(begin)
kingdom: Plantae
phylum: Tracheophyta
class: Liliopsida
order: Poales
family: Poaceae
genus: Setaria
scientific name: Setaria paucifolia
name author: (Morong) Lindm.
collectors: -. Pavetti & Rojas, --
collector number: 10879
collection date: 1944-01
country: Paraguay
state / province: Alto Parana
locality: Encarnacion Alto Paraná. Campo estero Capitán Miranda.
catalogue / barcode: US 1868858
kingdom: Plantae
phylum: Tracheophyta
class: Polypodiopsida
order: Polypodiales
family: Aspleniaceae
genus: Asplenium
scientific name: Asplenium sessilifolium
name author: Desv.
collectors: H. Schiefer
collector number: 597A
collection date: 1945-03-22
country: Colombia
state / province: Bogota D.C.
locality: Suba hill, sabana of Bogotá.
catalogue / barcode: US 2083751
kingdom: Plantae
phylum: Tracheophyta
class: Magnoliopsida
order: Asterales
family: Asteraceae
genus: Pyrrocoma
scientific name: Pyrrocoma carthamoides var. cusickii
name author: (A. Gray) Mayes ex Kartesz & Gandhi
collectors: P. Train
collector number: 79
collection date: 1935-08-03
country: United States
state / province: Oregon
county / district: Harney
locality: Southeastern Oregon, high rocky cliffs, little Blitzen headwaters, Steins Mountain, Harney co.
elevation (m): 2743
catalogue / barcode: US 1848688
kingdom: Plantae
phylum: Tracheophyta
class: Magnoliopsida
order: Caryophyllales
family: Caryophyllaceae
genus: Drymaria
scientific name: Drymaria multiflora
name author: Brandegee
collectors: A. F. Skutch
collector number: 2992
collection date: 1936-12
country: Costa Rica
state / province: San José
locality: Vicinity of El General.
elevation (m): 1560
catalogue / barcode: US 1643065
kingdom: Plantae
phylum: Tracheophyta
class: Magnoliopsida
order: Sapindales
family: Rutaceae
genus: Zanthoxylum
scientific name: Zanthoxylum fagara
(end)
Exercise directions →
Convert the entire listing above into a numbered list with one line per item, omitting any blank lines.

Worked answer →
1. kingdom: Plantae
2. phylum: Tracheophyta
3. class: Liliopsida
4. order: Poales
5. family: Poaceae
6. genus: Setaria
7. scientific name: Setaria paucifolia
8. name author: (Morong) Lindm.
9. collectors: -. Pavetti & Rojas, --
10. collector number: 10879
11. collection date: 1944-01
12. country: Paraguay
13. state / province: Alto Parana
14. locality: Encarnacion Alto Paraná. Campo estero Capitán Miranda.
15. catalogue / barcode: US 1868858
16. kingdom: Plantae
17. phylum: Tracheophyta
18. class: Polypodiopsida
19. order: Polypodiales
20. family: Aspleniaceae
21. genus: Asplenium
22. scientific name: Asplenium sessilifolium
23. name author: Desv.
24. collectors: H. Schiefer
25. collector number: 597A
26. collection date: 1945-03-22
27. country: Colombia
28. state / province: Bogota D.C.
29. locality: Suba hill, sabana of Bogotá.
30. catalogue / barcode: US 2083751
31. kingdom: Plantae
32. phylum: Tracheophyta
33. class: Magnoliopsida
34. order: Asterales
35. family: Asteraceae
36. genus: Pyrrocoma
37. scientific name: Pyrrocoma carthamoides var. cusickii
38. name author: (A. Gray) Mayes ex Kartesz & Gandhi
39. collectors: P. Train
40. collector number: 79
41. collection date: 1935-08-03
42. country: United States
43. state / province: Oregon
44. county / district: Harney
45. locality: Southeastern Oregon, high rocky cliffs, little Blitzen headwaters, Steins Mountain, Harney co.
46. elevation (m): 2743
47. catalogue / barcode: US 1848688
48. kingdom: Plantae
49. phylum: Tracheophyta
50. class: Magnoliopsida
51. order: Caryophyllales
52. family: Caryophyllaceae
53. genus: Drymaria
54. scientific name: Drymaria multiflora
55. name author: Brandegee
56. collectors: A. F. Skutch
57. collector number: 2992
58. collection date: 1936-12
59. country: Costa Rica
60. state / province: San José
61. locality: Vicinity of El General.
62. elevation (m): 1560
63. catalogue / barcode: US 1643065
64. kingdom: Plantae
65. phylum: Tracheophyta
66. class: Magnoliopsida
67. order: Sapindales
68. family: Rutaceae
69. genus: Zanthoxylum
70. scientific name: Zanthoxylum fagara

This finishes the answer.